= Task requirements =
All lines that hold the string "presses" should be copied. Find them in the listing below.

= Data =
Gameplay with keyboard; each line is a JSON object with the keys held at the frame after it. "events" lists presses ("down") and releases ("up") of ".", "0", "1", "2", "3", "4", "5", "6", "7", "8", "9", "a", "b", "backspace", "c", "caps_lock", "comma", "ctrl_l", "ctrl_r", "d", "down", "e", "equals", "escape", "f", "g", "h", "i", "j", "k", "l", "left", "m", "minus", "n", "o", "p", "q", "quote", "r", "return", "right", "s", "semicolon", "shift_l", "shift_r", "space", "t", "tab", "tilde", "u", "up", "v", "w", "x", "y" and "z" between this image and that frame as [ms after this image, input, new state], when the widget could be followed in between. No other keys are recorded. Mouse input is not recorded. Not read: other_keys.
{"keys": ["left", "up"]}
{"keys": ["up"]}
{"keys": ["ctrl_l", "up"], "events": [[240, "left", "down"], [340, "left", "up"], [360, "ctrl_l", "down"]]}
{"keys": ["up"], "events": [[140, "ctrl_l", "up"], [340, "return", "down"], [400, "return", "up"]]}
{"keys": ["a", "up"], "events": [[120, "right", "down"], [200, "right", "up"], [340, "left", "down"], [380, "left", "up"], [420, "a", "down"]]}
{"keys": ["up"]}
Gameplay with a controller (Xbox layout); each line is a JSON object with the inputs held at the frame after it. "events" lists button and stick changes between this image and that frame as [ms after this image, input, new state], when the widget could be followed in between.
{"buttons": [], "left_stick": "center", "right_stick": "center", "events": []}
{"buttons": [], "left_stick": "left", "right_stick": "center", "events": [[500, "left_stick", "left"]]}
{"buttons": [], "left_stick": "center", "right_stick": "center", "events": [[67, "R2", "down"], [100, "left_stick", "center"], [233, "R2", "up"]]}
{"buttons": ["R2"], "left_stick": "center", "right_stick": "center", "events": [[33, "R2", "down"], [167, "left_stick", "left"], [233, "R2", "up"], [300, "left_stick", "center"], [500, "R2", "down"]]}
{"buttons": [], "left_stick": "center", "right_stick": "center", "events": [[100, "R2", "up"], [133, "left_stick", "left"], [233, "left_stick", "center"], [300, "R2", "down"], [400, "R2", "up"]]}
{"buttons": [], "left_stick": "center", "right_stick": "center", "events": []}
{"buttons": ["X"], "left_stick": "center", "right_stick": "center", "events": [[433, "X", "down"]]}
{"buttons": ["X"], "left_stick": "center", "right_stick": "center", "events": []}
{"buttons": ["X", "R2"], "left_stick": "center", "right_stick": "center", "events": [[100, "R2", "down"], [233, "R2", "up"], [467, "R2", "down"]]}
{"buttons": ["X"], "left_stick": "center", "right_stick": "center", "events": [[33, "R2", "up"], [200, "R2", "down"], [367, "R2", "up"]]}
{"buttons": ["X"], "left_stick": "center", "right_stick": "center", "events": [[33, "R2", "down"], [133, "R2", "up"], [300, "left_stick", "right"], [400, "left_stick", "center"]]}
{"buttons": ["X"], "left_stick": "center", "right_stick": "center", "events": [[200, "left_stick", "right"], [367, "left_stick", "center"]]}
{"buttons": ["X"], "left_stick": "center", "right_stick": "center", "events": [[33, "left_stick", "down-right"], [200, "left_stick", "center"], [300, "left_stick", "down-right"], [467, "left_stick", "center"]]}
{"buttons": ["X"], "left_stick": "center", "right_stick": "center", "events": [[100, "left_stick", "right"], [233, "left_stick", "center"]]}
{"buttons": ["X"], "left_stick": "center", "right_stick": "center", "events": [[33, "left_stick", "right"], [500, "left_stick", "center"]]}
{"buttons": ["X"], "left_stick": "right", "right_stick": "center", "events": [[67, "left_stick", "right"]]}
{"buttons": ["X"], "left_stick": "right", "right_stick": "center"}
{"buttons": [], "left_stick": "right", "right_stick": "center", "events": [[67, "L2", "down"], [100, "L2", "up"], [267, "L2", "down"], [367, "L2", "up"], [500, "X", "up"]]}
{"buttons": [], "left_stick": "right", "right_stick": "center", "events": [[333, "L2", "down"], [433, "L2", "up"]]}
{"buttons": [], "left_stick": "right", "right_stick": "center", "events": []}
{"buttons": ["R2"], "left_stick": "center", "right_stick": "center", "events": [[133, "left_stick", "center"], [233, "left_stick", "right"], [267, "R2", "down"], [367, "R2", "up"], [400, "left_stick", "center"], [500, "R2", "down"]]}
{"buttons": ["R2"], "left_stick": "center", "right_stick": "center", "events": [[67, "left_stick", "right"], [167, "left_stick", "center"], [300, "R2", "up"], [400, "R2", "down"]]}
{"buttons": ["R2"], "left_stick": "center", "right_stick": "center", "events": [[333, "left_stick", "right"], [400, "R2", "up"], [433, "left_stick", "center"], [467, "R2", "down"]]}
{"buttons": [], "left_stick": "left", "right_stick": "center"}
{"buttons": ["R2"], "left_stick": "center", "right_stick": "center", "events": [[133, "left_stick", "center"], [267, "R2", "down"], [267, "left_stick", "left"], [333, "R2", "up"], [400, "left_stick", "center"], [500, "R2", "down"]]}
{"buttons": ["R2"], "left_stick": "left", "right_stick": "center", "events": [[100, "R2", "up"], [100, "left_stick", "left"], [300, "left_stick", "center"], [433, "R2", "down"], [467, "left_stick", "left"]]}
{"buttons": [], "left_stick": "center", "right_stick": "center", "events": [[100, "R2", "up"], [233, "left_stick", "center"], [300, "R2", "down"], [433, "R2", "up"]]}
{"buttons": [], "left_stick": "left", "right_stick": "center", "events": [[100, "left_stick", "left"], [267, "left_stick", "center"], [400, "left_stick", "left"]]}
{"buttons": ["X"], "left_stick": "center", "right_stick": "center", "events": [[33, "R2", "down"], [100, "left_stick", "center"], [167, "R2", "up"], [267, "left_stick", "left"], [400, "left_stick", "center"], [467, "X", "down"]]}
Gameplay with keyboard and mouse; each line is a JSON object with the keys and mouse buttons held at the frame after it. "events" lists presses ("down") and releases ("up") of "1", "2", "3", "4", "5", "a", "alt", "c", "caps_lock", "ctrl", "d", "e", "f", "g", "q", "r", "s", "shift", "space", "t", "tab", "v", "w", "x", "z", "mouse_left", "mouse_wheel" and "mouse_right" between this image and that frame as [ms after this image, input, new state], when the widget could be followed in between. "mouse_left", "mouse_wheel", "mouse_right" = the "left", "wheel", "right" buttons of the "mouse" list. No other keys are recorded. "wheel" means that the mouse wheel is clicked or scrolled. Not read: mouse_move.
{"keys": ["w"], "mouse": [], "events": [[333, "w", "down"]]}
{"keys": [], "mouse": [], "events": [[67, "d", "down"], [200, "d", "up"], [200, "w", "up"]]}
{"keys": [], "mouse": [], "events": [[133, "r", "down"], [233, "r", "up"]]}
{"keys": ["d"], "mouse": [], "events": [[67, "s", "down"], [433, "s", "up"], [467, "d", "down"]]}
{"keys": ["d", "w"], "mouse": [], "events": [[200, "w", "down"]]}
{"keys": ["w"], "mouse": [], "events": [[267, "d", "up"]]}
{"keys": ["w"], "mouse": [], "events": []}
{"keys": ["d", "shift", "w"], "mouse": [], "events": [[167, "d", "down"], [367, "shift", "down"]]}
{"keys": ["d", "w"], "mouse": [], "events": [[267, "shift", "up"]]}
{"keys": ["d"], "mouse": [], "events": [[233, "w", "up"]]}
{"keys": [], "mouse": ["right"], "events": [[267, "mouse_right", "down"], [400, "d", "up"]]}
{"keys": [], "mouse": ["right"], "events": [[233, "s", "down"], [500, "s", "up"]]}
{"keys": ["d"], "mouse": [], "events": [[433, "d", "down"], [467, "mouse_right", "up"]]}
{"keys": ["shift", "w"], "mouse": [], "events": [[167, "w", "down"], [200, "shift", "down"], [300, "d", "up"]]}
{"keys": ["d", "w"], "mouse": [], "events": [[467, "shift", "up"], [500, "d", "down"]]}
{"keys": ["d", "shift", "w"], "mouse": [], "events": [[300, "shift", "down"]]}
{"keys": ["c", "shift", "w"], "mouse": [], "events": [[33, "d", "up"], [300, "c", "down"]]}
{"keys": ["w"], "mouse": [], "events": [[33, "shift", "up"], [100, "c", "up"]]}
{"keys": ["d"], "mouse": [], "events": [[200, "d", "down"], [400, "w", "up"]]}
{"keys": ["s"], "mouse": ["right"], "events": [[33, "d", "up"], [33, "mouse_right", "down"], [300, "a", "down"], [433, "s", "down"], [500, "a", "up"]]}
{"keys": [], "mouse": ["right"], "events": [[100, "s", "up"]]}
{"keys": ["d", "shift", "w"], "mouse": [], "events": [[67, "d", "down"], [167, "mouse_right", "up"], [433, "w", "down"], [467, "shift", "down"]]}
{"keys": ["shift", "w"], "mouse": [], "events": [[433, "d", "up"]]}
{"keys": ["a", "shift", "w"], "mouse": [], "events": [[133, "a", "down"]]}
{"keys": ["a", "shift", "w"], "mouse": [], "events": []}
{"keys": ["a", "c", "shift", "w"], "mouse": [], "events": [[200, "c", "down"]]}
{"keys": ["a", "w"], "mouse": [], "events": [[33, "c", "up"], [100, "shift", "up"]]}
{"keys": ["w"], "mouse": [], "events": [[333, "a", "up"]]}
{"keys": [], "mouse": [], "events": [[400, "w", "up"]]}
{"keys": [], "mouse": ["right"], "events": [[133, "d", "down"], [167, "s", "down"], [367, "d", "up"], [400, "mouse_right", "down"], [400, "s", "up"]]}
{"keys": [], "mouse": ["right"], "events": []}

= Response area =
Gameplay with keyboard; each line is a JSON object with the keys held at the frame after it. "events" lists presses ("down") and releases ("up") of ".", "0", "1", "2", "3", "4", "5", "6", "7", "8", "9", "a", "b", "backspace", "c", "caps_lock", "comma", "ctrl_l", "ctrl_r", "d", "down", "e", "equals", "escape", "f", "g", "h", "i", "j", "k", "l", "left", "m", "minus", "n", "o", "p", "q", "quote", "r", "return", "right", "s", "semicolon", "shift_l", "shift_r", "space", "t", "tab", "tilde", "u", "up", "v", "w", "x", "y" and "z" between this image and that frame as [ms after this image, input, new state], when the widget could be followed in between. No other keys are recorded. Mouse input is not recorded. Not read: other_keys.
Gameplay with keyboard and mouse; each line is a JSON object with the keys and mouse buttons held at the frame after it. "events" lists presses ("down") and releases ("up") of "1", "2", "3", "4", "5", "a", "alt", "c", "caps_lock", "ctrl", "d", "e", "f", "g", "q", "r", "s", "shift", "space", "t", "tab", "v", "w", "x", "z", "mouse_left", "mouse_wheel" and "mouse_right" between this image and that frame as [ms after this image, input, new state], when the widget could be followed in between. "mouse_left", "mouse_wheel", "mouse_right" = the "left", "wheel", "right" buttons of the "mouse" list. No other keys are recorded. "wheel" means that the mouse wheel is clicked or scrolled. Not read: mouse_move.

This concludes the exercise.